A history of the Renormalization Group
"The renormalization method is specifically aimed at connecting theories describing physical processes at different length scales and thereby connecting different theories in the physical sciences. The renormalization method used today is the outgrowth of one hundred and fifty years of scientific study of thermal physics and phase transitions. Different phases of matter show qualitatively different behavior separated by abrupt phase transitions. These qualitative differences seem to be present in experimentally observed condensed-matter systems. However, the "extended singularity theorem" in statistical mechanics shows that sharp changes can only occur in infinitely large systems. Abrupt changes from one phase to another are signaled by fluctuations that show correlation over infinitely long distances, and are measured by correlation functions that show algebraic decay as well as various kinds of singularities and infinities in thermodynamic derivatives and in measured system parameters.
Renormalization methods were first developed in field theory to get around difficulties caused by apparent divergences at both small and large scales.
The renormalization (semi-)group theory of phase transitions was put together by Kenneth G. Wilson in 1971 based upon ideas of scaling and universality developed earlier in the context of phase transitions and of couplings dependent upon spatial scale coming from field theory. Correlations among regions with fluctuations in their order underlie renormalization ideas. Wilson's theory is the first approach to phase transitions to agree with the extended singularity theorem.
Some of the history of the study of these correlations and singularities is recounted, along with the history of renormalization and related concepts of scaling and universality. Applications are summarized".
Critical exponent inequalities
This paper discusses simple but rigorous proofs of several of the critical exponent inequalities described in class.
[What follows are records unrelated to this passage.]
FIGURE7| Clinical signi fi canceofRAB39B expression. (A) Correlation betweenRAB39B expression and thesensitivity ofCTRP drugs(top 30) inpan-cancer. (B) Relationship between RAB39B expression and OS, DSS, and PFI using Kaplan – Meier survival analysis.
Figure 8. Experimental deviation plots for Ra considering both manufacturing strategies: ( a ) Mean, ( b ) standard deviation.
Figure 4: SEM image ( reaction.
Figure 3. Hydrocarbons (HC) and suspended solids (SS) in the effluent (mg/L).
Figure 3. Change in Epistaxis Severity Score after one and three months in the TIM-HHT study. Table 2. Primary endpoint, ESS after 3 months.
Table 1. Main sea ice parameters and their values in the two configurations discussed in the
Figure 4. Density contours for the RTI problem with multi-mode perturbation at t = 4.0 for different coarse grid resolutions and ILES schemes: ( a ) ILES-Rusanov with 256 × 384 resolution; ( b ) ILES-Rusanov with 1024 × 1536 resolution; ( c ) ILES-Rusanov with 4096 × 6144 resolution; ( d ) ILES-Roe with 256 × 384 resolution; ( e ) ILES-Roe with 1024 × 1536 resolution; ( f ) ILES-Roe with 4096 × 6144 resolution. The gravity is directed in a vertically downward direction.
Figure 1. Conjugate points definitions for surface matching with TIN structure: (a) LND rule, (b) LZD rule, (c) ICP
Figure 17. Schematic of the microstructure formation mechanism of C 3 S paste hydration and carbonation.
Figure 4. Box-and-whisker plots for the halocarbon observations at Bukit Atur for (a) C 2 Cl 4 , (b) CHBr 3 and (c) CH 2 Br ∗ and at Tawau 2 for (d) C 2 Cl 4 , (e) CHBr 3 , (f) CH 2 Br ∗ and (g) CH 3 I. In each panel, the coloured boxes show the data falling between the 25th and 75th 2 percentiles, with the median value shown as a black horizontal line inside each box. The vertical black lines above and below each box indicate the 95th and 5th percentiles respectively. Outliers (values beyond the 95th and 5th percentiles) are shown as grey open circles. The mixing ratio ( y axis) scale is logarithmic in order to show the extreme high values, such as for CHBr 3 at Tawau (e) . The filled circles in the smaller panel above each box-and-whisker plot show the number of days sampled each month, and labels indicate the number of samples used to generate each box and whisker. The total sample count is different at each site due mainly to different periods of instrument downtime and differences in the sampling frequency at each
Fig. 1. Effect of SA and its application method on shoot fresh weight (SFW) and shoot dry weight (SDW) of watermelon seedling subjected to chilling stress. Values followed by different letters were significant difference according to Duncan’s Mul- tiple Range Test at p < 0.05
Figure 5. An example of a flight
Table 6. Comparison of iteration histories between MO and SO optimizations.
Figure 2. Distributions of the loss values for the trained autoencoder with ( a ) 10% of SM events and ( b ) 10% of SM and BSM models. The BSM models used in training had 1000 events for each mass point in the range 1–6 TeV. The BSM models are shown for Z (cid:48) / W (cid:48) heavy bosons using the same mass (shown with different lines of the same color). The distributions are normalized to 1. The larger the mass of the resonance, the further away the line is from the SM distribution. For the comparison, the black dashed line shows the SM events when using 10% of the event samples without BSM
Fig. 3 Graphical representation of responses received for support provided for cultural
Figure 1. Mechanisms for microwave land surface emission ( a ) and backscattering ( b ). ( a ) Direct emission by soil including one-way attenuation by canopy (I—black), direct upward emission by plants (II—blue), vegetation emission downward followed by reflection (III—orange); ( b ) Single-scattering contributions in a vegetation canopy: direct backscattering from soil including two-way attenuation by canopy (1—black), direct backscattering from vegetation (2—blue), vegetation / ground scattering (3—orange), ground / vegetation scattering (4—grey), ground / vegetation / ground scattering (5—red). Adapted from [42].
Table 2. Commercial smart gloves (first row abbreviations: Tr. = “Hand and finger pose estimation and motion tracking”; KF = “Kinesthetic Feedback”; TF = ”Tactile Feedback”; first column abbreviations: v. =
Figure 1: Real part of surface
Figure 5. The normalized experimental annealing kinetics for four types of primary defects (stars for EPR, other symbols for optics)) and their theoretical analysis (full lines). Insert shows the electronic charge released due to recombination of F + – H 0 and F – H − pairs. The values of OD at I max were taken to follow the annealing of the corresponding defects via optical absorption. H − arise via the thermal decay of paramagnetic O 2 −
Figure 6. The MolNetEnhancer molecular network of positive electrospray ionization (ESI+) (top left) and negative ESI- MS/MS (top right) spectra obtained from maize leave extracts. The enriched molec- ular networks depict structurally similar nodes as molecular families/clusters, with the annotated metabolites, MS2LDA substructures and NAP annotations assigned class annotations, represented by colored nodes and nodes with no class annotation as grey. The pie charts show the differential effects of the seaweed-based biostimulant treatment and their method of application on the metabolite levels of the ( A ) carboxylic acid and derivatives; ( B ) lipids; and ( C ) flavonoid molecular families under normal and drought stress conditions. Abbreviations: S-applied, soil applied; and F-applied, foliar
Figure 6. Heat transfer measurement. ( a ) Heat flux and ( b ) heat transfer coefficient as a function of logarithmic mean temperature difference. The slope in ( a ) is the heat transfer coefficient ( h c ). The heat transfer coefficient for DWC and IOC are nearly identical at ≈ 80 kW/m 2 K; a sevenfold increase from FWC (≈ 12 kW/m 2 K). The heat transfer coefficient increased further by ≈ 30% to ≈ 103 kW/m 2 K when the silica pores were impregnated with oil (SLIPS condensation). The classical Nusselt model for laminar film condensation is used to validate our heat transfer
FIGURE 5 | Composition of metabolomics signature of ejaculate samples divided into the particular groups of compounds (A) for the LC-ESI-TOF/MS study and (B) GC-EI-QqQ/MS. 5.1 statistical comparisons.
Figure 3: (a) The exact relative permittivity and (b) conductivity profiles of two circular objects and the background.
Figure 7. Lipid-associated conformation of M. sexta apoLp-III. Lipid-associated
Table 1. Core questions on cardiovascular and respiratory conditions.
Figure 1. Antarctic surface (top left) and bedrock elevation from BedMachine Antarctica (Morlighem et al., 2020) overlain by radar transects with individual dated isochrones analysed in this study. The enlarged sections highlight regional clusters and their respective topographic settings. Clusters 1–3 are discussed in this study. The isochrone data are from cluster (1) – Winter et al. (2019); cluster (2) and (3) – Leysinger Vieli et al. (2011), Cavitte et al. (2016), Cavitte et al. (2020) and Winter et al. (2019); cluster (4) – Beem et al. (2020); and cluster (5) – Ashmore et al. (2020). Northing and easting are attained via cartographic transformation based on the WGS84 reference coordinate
Scaling, universality, and renormaliztion: Three pillars of modern critical phenomena
This paper prsents an overview of the concepts of scaling and renormalization in critical phenomena.
Examples of coarse grained kinetic equations
Ten component, non conserved scalar order parameter
This is a 10 component, purely relaxational model. Motion is driven by interfacial curvature reduction (excess free energy reduction). Vertices reach local equilibrium quickly and move adiabatically with the interfaces.
One dimensional Complex-Ginzburg Landau Equation
This is an example of a "non potential" model that leads to spatio temporal chaos (x axis is space, y axis is time).
Same equation but in two dimensions.
Coarsening of a modulated phase
In the symmetry that is spontaneously broken corresponds to a one dimensional solid. The model is purely relaxational and coarsening leads to an equilibrium state. Note the existence of topological defects (dislocations, disclinations, and grain boundaries).